◆ **WHAT IS BEING ASKED**
Which lines run from the one containing "ESP Launchpad |" through the end of the material? Reproduce them exactly.

◆ **SOURCE MATERIAL**
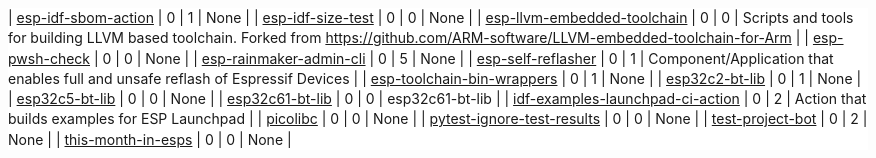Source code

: | [esp-idf-sbom-action](https://github.com/espressif/esp-idf-sbom-action) | 0 | 1 | None |
| [esp-idf-size-test](https://github.com/espressif/esp-idf-size-test) | 0 | 0 | None |
| [esp-llvm-embedded-toolchain](https://github.com/espressif/esp-llvm-embedded-toolchain) | 0 | 0 | Scripts and tools for building LLVM based toolchain. Forked from https://github.com/ARM-software/LLVM-embedded-toolchain-for-Arm |
| [esp-pwsh-check](https://github.com/espressif/esp-pwsh-check) | 0 | 0 | None |
| [esp-rainmaker-admin-cli](https://github.com/espressif/esp-rainmaker-admin-cli) | 0 | 5 | None |
| [esp-self-reflasher](https://github.com/espressif/esp-self-reflasher) | 0 | 1 | Component/Application that enables full and unsafe reflash of Espressif Devices |
| [esp-toolchain-bin-wrappers](https://github.com/espressif/esp-toolchain-bin-wrappers) | 0 | 1 | None |
| [esp32c2-bt-lib](https://github.com/espressif/esp32c2-bt-lib) | 0 | 1 | None |
| [esp32c5-bt-lib](https://github.com/espressif/esp32c5-bt-lib) | 0 | 0 | None |
| [esp32c61-bt-lib](https://github.com/espressif/esp32c61-bt-lib) | 0 | 0 | esp32c61-bt-lib |
| [idf-examples-launchpad-ci-action](https://github.com/espressif/idf-examples-launchpad-ci-action) | 0 | 2 | Action that builds examples for ESP Launchpad |
| [picolibc](https://github.com/espressif/picolibc) | 0 | 0 | None |
| [pytest-ignore-test-results](https://github.com/espressif/pytest-ignore-test-results) | 0 | 0 | None |
| [test-project-bot](https://github.com/espressif/test-project-bot) | 0 | 2 | None |
| [this-month-in-esps](https://github.com/espressif/this-month-in-esps) | 0 | 0 | None |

◆ **WRITTEN RESPONSE**
| [idf-examples-launchpad-ci-action](https://github.com/espressif/idf-examples-launchpad-ci-action) | 0 | 2 | Action that builds examples for ESP Launchpad |
| [picolibc](https://github.com/espressif/picolibc) | 0 | 0 | None |
| [pytest-ignore-test-results](https://github.com/espressif/pytest-ignore-test-results) | 0 | 0 | None |
| [test-project-bot](https://github.com/espressif/test-project-bot) | 0 | 2 | None |
| [this-month-in-esps](https://github.com/espressif/this-month-in-esps) | 0 | 0 | None |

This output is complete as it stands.